Problem requirements | The required output is the line with "Seit über 13" through the final line of the entries, each one exactly as it stands.

Records for the task |

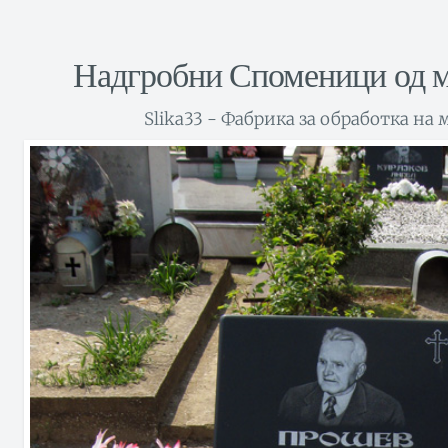
Надгробни Споменици од м
Slika33 - Фабрика за обработка на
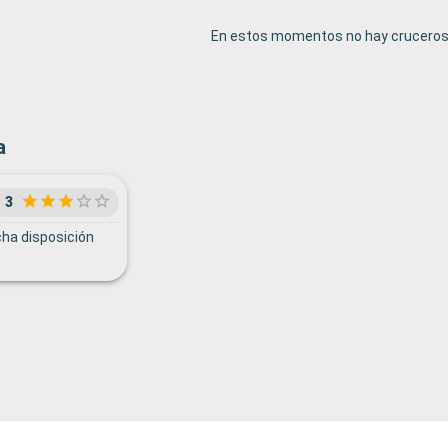
En estos momentos no hay cruceros 
a
3
cha disposición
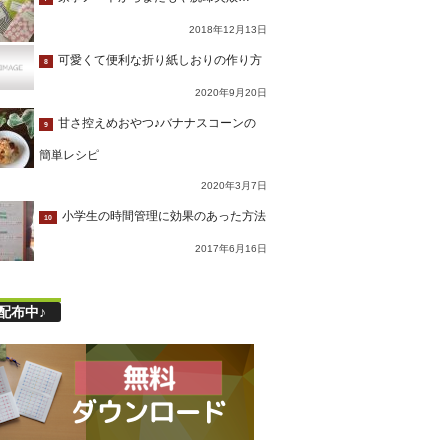
2018年12月13日
可愛くて便利な折り紙しおりの作り方
8
2020年9月20日
甘さ控えめおやつ♪バナナスコーンの
9
簡単レシピ
2020年3月7日
小学生の時間管理に効果のあった方法
10
2017年6月16日
配布中♪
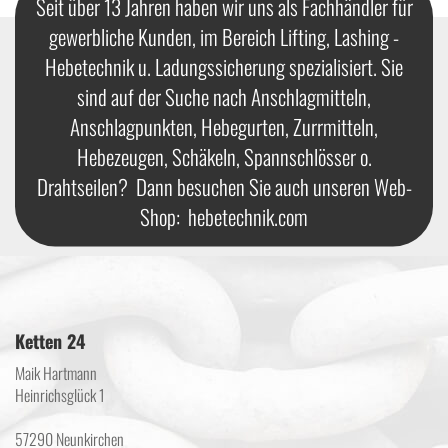
Seit über 13 Jahren haben wir uns als Fachhändler für
gewerbliche Kunden, im Bereich Lifting, Lashing -
Hebetechnik u. Ladungssicherung spezialisiert. Sie
sind auf der Suche nach Anschlagmitteln,
Anschlagpunkten, Hebegurten, Zurrmitteln,
Hebezeugen, Schäkeln, Spannschlösser o.
Drahtseilen? Dann besuchen Sie auch unseren Web-
Shop:
hebetechnik.com
Ketten 24
Maik Hartmann
Heinrichsglück 1
57290 Neunkirchen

Answer to this problem |
Seit über 13 Jahren haben wir uns als Fachhändler für
gewerbliche Kunden, im Bereich Lifting, Lashing -
Hebetechnik u. Ladungssicherung spezialisiert. Sie
sind auf der Suche nach Anschlagmitteln,
Anschlagpunkten, Hebegurten, Zurrmitteln,
Hebezeugen, Schäkeln, Spannschlösser o.
Drahtseilen? Dann besuchen Sie auch unseren Web-
Shop:
hebetechnik.com
Ketten 24
Maik Hartmann
Heinrichsglück 1
57290 Neunkirchen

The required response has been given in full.